### AVAILABLE DATA
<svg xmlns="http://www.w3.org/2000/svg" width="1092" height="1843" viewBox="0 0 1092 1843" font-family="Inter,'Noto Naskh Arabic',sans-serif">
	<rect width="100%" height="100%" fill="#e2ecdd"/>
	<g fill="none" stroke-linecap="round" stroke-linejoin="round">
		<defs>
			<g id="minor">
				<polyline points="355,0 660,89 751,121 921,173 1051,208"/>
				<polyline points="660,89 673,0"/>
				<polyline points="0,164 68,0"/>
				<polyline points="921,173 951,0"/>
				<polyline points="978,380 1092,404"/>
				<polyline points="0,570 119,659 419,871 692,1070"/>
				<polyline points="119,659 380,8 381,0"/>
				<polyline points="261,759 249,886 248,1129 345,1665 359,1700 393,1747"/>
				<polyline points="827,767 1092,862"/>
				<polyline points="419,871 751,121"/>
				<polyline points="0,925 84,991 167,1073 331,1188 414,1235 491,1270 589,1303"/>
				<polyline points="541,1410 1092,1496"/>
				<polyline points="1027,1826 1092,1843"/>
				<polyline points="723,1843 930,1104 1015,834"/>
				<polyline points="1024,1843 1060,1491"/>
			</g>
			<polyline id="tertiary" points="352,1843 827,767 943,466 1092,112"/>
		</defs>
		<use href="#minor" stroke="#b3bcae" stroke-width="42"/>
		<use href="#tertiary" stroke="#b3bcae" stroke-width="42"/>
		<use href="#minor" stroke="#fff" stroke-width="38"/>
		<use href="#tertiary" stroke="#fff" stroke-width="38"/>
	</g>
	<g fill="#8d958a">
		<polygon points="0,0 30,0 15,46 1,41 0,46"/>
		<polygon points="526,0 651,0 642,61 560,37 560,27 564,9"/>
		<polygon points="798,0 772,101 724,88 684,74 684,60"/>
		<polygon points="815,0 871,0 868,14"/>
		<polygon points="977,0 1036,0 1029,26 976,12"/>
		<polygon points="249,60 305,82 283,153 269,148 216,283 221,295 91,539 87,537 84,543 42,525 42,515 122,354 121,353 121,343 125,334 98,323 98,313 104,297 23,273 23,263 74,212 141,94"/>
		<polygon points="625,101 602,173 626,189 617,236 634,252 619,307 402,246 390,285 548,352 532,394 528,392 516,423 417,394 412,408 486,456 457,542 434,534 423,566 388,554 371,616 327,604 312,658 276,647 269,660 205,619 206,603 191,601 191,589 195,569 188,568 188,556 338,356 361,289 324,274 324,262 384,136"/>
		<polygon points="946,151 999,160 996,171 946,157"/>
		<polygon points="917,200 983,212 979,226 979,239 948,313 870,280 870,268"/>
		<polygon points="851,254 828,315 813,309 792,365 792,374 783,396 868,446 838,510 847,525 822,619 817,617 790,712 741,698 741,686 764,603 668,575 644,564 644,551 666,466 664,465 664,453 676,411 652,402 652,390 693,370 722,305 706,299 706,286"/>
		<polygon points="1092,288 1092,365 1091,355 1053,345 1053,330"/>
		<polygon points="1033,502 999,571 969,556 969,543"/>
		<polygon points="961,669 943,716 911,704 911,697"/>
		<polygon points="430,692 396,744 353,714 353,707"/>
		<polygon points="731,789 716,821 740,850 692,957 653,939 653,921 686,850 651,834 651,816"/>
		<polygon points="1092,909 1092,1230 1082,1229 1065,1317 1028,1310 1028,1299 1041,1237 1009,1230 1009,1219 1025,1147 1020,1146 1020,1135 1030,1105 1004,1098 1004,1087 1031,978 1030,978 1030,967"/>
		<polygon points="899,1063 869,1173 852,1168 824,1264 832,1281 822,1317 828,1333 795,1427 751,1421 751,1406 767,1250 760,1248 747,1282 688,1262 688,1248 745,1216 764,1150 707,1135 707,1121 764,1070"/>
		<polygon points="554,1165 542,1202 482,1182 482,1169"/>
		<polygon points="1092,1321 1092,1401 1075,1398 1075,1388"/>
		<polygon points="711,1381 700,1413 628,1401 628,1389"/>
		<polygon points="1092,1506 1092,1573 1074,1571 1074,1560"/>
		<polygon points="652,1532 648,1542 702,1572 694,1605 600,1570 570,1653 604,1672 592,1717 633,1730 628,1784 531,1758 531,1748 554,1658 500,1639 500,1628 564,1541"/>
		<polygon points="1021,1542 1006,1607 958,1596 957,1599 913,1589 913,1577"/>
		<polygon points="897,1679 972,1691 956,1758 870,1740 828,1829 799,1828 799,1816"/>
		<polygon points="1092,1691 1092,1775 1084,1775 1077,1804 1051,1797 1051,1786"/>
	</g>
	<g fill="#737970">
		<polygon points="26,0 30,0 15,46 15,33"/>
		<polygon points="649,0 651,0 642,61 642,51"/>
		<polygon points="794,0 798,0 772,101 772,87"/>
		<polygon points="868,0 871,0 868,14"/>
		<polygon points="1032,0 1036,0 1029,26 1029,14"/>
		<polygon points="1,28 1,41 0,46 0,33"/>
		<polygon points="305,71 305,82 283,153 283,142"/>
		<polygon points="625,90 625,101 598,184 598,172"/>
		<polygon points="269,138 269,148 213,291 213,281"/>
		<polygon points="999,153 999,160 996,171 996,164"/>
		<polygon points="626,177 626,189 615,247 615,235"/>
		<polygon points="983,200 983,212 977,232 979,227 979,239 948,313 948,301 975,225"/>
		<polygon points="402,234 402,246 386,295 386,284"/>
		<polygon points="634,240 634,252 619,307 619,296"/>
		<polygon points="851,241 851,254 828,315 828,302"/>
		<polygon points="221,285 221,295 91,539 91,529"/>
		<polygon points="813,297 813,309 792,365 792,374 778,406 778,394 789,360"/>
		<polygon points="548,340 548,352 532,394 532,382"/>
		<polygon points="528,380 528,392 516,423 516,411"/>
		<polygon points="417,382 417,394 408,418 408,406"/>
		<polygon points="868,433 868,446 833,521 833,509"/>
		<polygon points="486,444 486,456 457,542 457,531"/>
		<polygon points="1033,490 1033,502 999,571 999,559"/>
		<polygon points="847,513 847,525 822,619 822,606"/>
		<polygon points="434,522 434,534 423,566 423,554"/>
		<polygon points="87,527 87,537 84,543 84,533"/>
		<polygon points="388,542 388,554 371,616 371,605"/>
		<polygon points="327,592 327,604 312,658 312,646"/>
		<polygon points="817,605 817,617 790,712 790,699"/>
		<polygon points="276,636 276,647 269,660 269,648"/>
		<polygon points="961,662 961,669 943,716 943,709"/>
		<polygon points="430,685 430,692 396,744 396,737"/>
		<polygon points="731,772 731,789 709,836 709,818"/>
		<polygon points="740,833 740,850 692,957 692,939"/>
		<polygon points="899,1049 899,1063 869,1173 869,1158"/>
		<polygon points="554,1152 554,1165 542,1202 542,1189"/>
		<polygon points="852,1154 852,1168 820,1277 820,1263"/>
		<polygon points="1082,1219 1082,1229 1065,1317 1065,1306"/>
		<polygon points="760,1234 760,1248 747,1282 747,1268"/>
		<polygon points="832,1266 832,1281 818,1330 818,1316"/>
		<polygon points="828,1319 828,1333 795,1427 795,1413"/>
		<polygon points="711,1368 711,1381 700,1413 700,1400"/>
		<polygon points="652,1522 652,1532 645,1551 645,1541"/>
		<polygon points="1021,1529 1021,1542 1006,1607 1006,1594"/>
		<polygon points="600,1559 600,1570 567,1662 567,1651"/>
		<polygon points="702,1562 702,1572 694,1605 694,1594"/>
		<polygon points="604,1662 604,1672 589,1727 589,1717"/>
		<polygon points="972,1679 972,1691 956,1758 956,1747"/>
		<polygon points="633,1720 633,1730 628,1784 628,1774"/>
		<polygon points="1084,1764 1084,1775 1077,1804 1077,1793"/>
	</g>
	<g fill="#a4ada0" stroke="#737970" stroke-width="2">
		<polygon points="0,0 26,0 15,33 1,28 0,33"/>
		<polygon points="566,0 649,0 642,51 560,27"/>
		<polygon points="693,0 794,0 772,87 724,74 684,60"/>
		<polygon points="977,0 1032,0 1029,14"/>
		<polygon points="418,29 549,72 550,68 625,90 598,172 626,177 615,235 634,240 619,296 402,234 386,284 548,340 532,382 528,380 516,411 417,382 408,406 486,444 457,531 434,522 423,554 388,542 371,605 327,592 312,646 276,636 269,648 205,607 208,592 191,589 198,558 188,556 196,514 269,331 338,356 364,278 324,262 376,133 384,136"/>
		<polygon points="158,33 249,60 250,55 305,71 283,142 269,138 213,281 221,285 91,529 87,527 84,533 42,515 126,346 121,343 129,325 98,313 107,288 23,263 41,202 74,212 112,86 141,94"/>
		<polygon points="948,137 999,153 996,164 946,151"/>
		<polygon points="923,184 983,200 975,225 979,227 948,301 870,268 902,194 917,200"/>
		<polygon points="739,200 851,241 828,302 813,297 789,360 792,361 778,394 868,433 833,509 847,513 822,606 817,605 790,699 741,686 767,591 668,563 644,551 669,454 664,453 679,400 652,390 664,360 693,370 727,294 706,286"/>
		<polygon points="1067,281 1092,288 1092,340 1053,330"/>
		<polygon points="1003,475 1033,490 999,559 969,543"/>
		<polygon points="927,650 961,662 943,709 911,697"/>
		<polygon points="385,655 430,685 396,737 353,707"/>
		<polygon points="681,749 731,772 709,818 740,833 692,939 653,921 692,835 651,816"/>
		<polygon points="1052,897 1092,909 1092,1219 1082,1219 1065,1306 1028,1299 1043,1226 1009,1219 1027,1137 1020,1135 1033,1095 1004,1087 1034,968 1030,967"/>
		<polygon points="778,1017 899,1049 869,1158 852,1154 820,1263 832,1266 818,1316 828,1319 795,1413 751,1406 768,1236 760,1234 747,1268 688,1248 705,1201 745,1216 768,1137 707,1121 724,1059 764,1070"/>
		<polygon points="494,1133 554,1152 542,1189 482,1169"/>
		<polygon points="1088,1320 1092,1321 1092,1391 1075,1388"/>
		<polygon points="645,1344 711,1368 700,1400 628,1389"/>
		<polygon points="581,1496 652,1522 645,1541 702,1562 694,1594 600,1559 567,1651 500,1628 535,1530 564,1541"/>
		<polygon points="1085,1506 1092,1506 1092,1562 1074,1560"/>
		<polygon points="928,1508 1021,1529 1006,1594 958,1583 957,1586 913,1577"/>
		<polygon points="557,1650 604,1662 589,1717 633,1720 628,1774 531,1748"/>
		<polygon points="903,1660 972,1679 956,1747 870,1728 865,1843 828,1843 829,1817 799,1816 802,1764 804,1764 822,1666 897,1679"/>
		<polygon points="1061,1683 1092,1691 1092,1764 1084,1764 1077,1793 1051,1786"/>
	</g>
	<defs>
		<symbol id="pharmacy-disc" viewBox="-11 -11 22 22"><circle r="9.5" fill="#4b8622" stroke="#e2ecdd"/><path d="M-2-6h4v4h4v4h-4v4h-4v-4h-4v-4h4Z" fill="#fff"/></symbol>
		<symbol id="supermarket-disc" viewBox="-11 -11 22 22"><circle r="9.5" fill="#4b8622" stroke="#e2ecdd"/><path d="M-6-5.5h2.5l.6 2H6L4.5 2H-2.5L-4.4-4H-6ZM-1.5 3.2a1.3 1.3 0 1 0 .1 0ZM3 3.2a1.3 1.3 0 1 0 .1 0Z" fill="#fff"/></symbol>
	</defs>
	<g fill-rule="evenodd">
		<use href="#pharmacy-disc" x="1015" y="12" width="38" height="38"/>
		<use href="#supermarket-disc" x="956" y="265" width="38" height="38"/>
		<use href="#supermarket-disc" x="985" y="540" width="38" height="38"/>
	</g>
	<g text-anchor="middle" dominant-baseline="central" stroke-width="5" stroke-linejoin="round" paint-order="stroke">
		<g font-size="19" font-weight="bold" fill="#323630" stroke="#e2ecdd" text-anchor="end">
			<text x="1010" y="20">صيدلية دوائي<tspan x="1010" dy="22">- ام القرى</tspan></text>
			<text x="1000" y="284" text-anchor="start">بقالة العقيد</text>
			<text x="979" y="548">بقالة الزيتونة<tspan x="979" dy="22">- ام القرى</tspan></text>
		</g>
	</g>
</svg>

### BRIEF
Copy every line of the data above in which the string "linejoin" appears.

### RESPONSE
	<g fill="none" stroke-linecap="round" stroke-linejoin="round">
	<g text-anchor="middle" dominant-baseline="central" stroke-width="5" stroke-linejoin="round" paint-order="stroke">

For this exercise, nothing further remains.